● **EXERCISE DETAILS**
Repeat, exactly as written, the lines of the records below from the first through the line with "middle pip: (972, 823)", but none past it.

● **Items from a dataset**
----------
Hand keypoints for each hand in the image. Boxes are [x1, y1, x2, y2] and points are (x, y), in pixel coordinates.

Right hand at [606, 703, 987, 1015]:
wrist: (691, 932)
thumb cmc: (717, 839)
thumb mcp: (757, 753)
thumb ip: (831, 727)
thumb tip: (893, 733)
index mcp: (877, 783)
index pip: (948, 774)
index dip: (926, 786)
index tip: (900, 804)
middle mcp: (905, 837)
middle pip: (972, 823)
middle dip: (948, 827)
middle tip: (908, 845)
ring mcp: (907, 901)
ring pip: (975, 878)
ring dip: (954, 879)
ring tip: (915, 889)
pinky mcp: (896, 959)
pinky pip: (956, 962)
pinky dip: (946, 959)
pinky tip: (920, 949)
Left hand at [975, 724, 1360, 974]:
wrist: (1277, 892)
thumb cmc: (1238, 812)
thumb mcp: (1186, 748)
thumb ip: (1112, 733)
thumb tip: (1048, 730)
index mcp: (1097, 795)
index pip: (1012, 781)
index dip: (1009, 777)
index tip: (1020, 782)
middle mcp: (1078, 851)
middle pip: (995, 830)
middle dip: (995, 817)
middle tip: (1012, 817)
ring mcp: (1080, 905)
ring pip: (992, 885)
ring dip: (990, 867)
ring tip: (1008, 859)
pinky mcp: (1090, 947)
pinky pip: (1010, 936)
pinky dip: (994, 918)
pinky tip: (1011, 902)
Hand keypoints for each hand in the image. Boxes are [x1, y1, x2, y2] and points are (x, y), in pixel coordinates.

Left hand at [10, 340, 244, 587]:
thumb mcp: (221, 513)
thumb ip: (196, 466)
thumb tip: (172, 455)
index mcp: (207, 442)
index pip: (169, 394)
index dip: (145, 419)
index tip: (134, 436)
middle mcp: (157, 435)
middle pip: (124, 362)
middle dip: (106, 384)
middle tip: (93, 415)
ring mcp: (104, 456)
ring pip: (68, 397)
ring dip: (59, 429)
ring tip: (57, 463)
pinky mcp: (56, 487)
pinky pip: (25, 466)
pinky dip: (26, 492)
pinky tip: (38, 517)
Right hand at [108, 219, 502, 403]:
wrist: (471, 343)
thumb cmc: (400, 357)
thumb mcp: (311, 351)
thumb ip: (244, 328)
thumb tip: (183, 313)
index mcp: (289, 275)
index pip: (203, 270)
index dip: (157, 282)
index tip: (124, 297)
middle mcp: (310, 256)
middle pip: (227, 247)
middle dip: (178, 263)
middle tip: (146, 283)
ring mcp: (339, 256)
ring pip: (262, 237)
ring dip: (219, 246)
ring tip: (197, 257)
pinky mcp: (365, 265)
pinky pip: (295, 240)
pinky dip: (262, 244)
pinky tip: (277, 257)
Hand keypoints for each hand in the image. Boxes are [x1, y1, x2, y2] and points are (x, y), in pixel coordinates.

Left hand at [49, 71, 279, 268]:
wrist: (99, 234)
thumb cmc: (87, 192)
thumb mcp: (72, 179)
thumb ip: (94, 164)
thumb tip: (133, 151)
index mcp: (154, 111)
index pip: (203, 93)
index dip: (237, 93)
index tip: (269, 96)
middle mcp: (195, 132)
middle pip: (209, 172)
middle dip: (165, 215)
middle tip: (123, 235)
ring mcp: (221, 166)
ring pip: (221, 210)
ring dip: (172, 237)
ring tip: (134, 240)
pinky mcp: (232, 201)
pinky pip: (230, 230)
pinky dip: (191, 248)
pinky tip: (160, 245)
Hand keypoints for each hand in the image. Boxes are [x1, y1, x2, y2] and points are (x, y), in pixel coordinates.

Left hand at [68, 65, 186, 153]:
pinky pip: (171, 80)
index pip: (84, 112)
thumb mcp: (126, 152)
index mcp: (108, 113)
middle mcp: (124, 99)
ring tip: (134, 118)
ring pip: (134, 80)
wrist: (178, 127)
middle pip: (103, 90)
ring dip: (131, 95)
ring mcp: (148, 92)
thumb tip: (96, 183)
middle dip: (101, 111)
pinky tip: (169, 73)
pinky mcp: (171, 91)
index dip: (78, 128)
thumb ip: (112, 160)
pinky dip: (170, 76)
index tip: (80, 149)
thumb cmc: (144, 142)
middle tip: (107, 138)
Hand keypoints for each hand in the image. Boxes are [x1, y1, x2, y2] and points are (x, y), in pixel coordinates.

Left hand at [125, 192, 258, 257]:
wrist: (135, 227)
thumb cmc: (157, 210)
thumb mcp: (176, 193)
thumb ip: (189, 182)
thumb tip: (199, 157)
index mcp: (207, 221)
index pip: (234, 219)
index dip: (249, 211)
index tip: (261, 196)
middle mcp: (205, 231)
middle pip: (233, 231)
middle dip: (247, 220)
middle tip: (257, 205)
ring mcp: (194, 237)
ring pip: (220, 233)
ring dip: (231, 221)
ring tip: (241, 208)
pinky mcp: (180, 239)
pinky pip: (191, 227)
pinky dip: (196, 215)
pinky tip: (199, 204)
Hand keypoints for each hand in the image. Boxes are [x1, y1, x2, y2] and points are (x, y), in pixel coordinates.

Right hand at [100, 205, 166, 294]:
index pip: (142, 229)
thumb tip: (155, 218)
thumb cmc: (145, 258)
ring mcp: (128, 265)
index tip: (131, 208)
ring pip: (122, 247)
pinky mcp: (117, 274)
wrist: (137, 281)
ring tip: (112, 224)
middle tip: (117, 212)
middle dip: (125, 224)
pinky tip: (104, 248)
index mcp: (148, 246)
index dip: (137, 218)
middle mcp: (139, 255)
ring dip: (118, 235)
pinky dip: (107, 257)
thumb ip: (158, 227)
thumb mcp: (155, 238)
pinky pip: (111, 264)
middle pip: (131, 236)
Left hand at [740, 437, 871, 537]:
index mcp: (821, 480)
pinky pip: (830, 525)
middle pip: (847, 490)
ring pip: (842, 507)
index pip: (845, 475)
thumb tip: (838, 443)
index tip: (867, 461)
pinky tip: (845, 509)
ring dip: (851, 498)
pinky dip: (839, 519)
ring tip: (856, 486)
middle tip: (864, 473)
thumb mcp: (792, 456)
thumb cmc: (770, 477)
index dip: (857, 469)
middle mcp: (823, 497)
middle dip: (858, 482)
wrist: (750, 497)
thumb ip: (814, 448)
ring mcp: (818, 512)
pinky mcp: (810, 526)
----------
● **THE ANSWER**
Hand keypoints for each hand in the image. Boxes are [x1, y1, x2, y2] and points are (x, y), in pixel coordinates.

Right hand at [606, 703, 987, 1015]:
wrist: (691, 932)
thumb cmc: (717, 839)
thumb mcp: (757, 753)
thumb ip: (831, 727)
thumb tip: (893, 733)
index mcp: (877, 783)
index pip: (948, 774)
index dip: (926, 786)
index tip: (900, 804)
middle mcp: (905, 837)
middle pip: (972, 823)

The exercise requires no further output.